The Mid-Atlantic Fisheries Management Council (MAFMC) met in August to vote on the 2010 quota. The MAFMC's hands were tied, as the inflexibility in Magnuson bound the Council to set a quota that did not exceed the upper bounds of the recommendation by the SSC. Upon discussing the fact that the SSC did not discuss and fully understand the recent management history of sea bass, a motion was made by the Council to ask the SSC to reconvene and discuss the information and history available to the Monitoring Committee. The motion looked like it was going to pass by a vote of 10-9, but then the MAFMC Chairman decided to cast his vote against the motion. Thus, the vote ended in a tie of 10-10, the motion to have the SSC reconvene failed, and left with no other choice, the 2010 quota was set at the same level as 2009, approx. 2.3 million pounds.

The way things happened was extremely unfortunate. Based on the way things happened, the MAFMC realized there was a problem with the process, so much so that they have an entire day of their next meeting in October set aside to discuss specifically the interactions of the SSC, the MC and the MAFMC. If that isn't acknowledging a problem, I don't know what is.

From a recreational fishermen's perspective, it was going to mean another year at 12.5", but it could have been worse. And then it did get worse.

By the third week of August, we learned that preliminary numbers from the "fatally flawed" MRFSS system (that is supposed to be used to estimate recreational landings but is instead being used as an absolute number to hold recreational fishermen's feet to the fire on landings) said that according to the first half of the year's landings, black sea bass landings could exceed the 2009 quota by well over 100%.

Keep in mind that this is the same data that says that in May and June this year, VA saw a 982% increase in pounds of black sea bass landed (81,018 total fish) as compared to 2008 while neighboring MD landed 706 TOTAL FISH during those 2 months. Someone build a wall in the ocean between the two states?

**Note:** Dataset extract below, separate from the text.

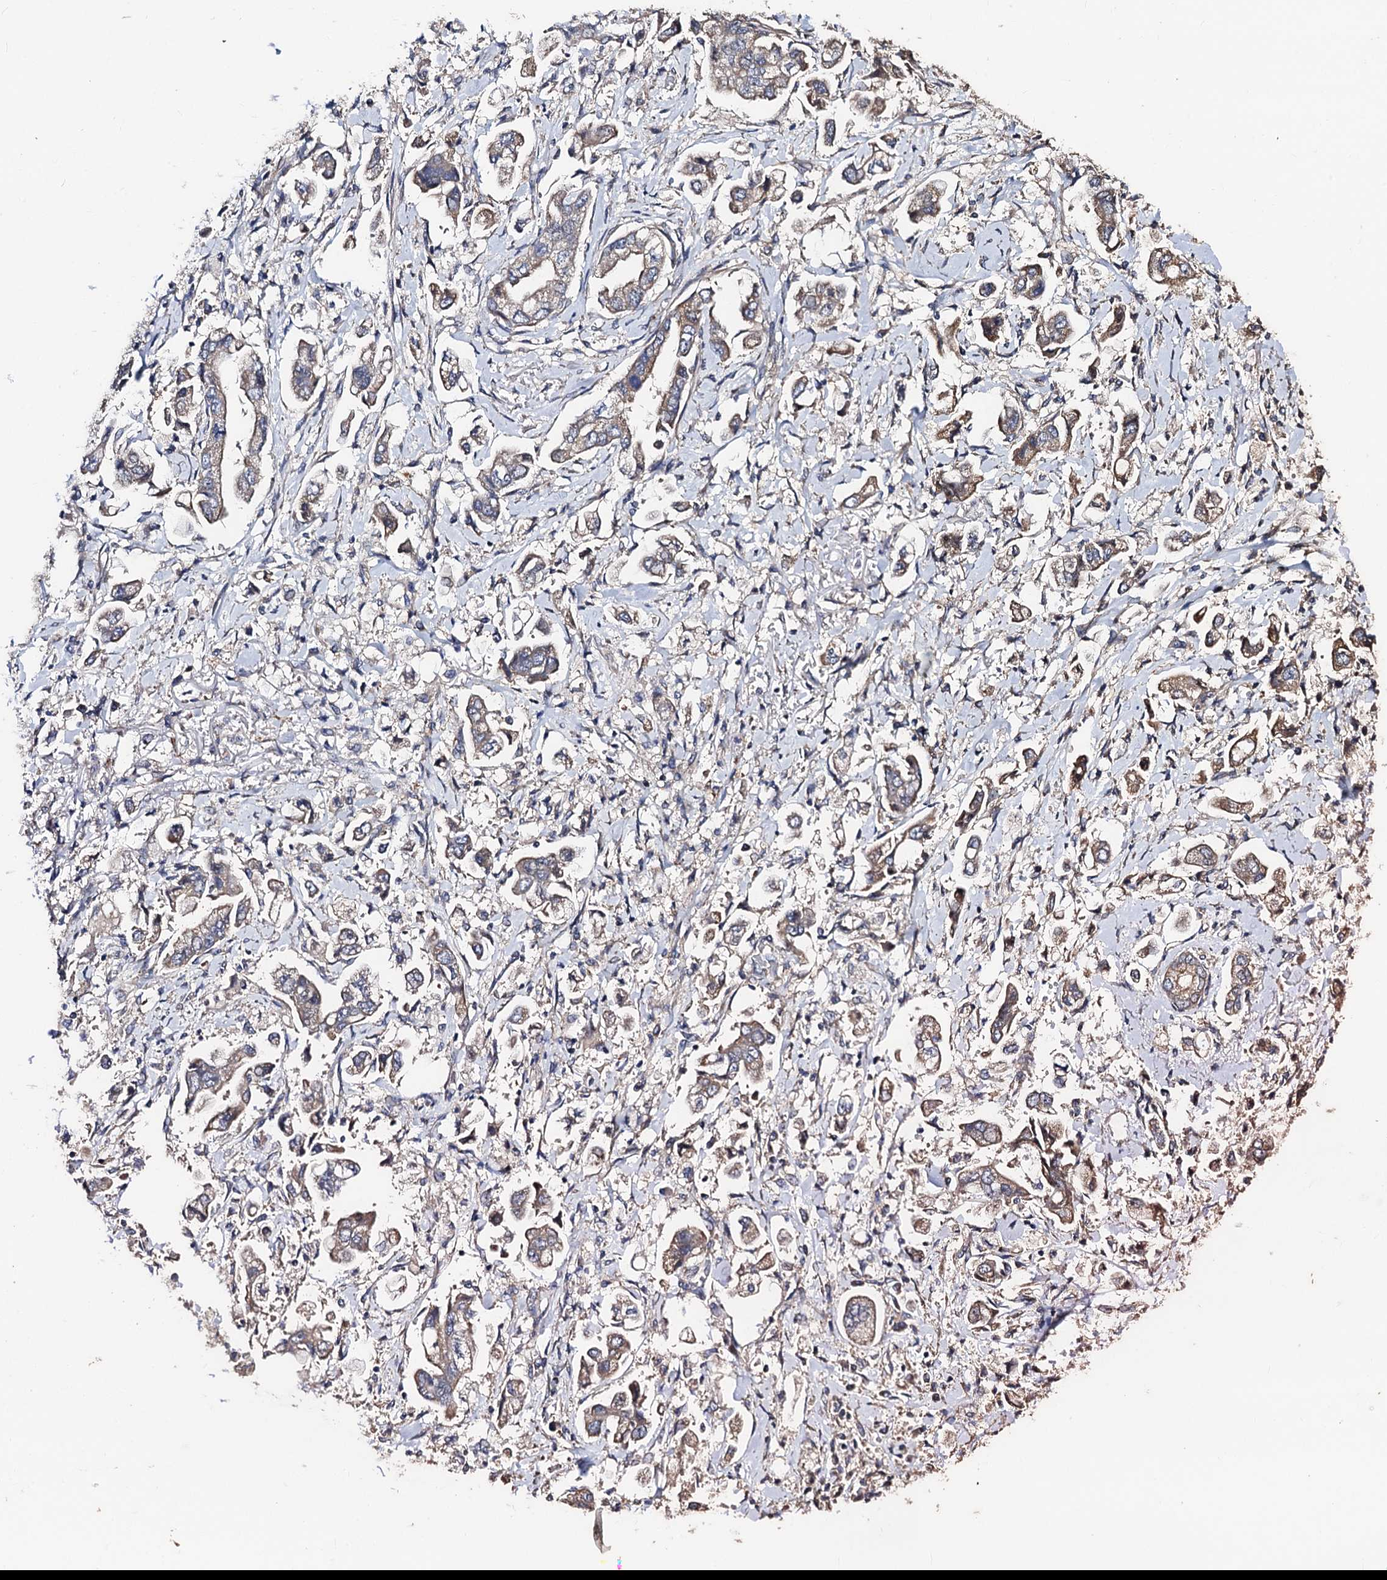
{"staining": {"intensity": "weak", "quantity": ">75%", "location": "cytoplasmic/membranous"}, "tissue": "stomach cancer", "cell_type": "Tumor cells", "image_type": "cancer", "snomed": [{"axis": "morphology", "description": "Adenocarcinoma, NOS"}, {"axis": "topography", "description": "Stomach"}], "caption": "Immunohistochemistry histopathology image of human stomach adenocarcinoma stained for a protein (brown), which displays low levels of weak cytoplasmic/membranous positivity in approximately >75% of tumor cells.", "gene": "PPTC7", "patient": {"sex": "male", "age": 62}}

As a result of this "overage", states met on Sept. 1st to discuss closing the fishery in state waters, but in looking at all of the above voted not to do so. (At the meeting, NOAA Fisheries and the US Fish and Wildlife Service both voted in favor of the state shutdown.) We were threatened with this closure on the federal side at that time since the states didn't take action, and here it is. A 180 day closure of the EEZ to recreational angling for black sea bass effective on October 5th, 2009.

So there you have it, like the "perfect storm" of October 1991 that drastically affected the Mid-Atlantic and New England coasts, here we have the "perfect storm" of fisheries of 2009 that will again drastically affect the Mid-Atlantic and New England coasts. 3 storms - deadly enough on their own, absolutely disastrous when combined - have come together. A broken process (the SSC, MC and MAFMC interactions), inflexibility in Magnuson (no choice for the MAFMC but to rubber stamp what the SSC recommends), and the "fatally flawed" MRFSS system being used for absolute landings, for which it was never intended and absolutely should not be used.